What did the five-hour day trip cost, according to the Gallipoli tour account below?

======== PASSAGE PROVIDED ========

May 17,2012

My Gallipoli tour was organized by ‘Crowded House’, Eceabat. It was a day trip – 5 hours to be exact, at Euro 25 & included AC transport, lunch, entrances & the services of a qualified guide. We started at 12.30 after a delicious lunch of Turkish soup, spicy chicken wings, potatoes, vegetable & jelly. It had  rained through the night & the day was cold & wet  but that did not deter us at all.  These are about the last rains before summer sets in with temperatures of above 45 C. Also, the rains are good for the crops. We were a  small group  of 3 Aussies, 2 New Zealanders & an Indian – Me – . The Aussies were  kind of  curious about my Gallipoli connection. Why was I here  at all ?. ‘We are an ignorant lot’ said Michael, shaking his head good naturedly.

======== GIVEN DATA ========

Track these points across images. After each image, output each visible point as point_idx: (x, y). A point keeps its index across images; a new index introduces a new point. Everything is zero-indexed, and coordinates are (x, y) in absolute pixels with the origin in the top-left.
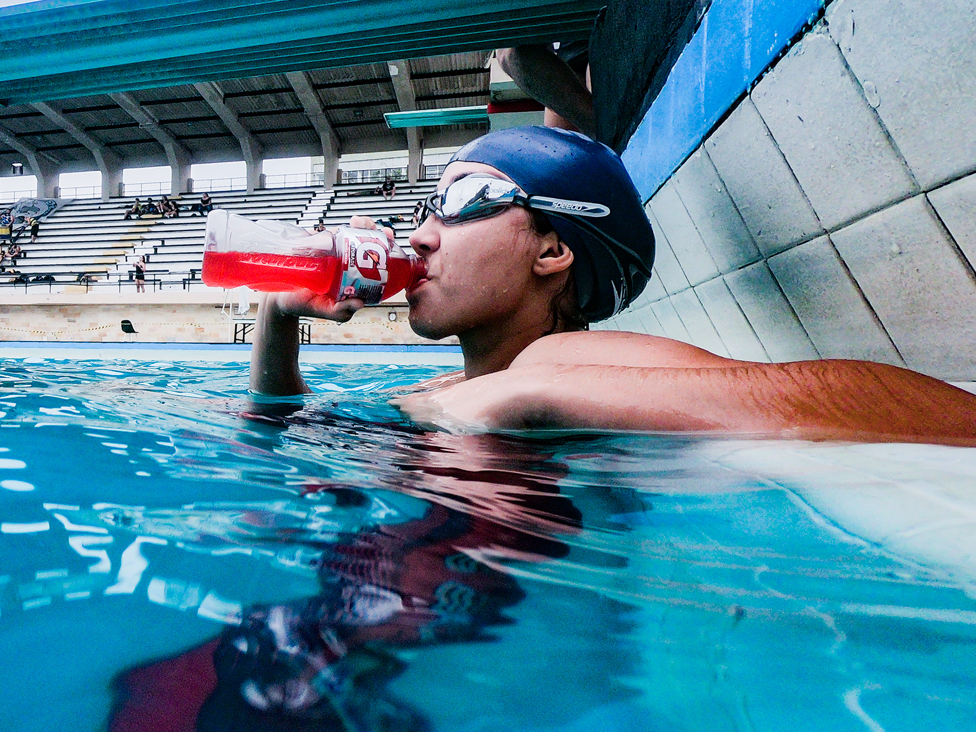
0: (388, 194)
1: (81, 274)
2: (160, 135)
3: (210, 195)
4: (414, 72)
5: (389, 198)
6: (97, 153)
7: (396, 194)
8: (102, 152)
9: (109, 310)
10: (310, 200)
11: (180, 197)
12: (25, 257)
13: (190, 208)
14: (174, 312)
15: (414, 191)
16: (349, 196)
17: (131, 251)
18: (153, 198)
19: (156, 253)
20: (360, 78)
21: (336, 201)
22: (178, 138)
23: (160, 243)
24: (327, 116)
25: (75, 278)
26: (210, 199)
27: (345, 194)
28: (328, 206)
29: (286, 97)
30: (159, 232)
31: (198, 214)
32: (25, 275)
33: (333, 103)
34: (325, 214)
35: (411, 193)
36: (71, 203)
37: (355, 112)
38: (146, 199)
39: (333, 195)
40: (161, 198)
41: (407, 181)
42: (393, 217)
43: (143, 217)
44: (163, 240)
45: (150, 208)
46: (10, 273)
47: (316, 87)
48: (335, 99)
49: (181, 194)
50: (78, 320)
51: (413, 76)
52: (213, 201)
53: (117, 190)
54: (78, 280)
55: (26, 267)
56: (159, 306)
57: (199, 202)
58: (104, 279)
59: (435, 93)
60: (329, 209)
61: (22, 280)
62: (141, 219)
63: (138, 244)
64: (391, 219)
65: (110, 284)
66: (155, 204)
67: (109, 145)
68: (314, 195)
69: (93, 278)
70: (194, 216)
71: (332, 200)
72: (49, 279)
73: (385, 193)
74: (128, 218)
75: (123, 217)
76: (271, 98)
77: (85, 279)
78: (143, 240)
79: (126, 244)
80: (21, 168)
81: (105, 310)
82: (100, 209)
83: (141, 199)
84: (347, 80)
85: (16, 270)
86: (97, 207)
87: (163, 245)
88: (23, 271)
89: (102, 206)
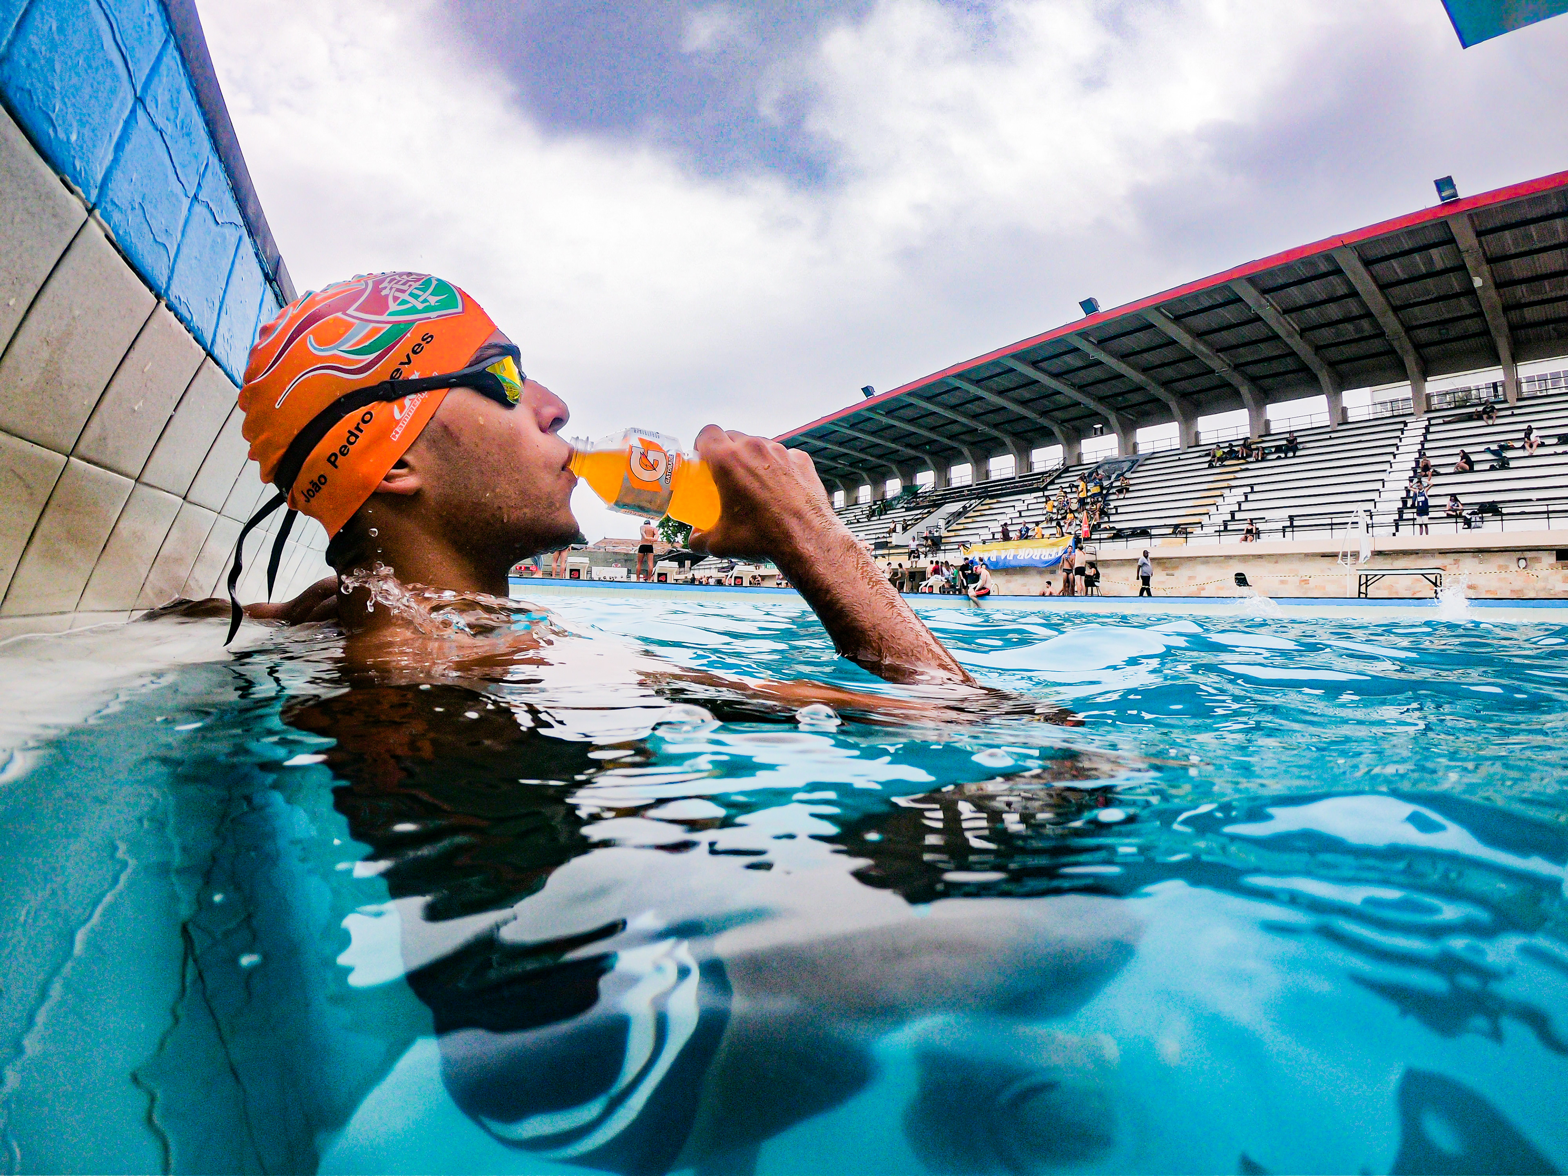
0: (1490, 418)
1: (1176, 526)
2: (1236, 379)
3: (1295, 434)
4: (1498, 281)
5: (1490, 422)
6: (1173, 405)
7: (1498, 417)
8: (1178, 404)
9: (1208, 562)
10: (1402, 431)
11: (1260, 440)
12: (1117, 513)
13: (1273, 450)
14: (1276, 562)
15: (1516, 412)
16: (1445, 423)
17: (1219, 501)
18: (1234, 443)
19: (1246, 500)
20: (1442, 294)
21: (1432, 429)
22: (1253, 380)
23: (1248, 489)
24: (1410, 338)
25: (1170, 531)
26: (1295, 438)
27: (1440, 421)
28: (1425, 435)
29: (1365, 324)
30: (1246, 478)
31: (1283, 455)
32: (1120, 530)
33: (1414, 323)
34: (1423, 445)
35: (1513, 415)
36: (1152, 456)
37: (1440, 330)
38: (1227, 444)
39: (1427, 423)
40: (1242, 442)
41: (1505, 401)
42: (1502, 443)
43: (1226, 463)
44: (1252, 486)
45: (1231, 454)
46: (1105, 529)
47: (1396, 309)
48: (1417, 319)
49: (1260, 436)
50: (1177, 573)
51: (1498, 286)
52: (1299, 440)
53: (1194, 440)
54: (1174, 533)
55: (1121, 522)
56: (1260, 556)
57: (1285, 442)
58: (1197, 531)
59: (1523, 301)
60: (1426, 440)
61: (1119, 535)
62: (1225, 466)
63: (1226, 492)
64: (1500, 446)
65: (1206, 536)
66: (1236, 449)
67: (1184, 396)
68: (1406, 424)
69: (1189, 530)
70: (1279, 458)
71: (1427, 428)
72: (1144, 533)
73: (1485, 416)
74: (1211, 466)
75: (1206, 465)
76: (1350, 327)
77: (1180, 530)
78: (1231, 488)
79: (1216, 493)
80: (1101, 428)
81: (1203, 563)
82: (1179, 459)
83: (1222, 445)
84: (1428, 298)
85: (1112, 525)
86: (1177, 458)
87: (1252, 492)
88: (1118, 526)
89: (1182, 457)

========
======== GIVEN DATA ========

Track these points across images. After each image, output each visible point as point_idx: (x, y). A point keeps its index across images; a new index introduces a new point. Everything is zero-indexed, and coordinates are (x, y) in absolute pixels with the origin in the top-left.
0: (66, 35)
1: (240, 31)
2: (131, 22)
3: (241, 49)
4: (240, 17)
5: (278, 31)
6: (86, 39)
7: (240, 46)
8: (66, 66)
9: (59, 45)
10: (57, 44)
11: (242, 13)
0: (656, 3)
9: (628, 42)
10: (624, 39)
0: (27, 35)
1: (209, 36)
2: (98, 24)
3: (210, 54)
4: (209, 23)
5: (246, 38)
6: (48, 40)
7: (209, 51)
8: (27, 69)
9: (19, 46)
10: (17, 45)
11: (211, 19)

========
======== GIVEN DATA ========

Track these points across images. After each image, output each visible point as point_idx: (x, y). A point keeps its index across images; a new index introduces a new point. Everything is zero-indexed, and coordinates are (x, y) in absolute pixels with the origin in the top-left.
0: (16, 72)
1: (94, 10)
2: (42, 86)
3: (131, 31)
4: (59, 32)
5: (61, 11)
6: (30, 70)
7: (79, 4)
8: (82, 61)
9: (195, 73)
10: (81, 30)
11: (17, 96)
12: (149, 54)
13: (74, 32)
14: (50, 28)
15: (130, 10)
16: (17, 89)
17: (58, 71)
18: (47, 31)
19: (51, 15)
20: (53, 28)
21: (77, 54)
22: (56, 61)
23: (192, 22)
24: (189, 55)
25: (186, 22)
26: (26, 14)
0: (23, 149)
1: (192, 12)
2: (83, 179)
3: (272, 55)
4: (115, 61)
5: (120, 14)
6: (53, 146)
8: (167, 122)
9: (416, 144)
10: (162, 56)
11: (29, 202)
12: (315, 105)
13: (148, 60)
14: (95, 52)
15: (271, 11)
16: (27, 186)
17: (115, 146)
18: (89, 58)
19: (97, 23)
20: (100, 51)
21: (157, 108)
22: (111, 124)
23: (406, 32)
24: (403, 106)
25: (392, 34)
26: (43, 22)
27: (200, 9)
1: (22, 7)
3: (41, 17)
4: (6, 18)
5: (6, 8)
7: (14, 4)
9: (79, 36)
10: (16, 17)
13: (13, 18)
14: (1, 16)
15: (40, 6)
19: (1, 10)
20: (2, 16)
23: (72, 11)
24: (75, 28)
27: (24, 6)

========

> SOLUTION TO THIS EXERCISE
Euro 25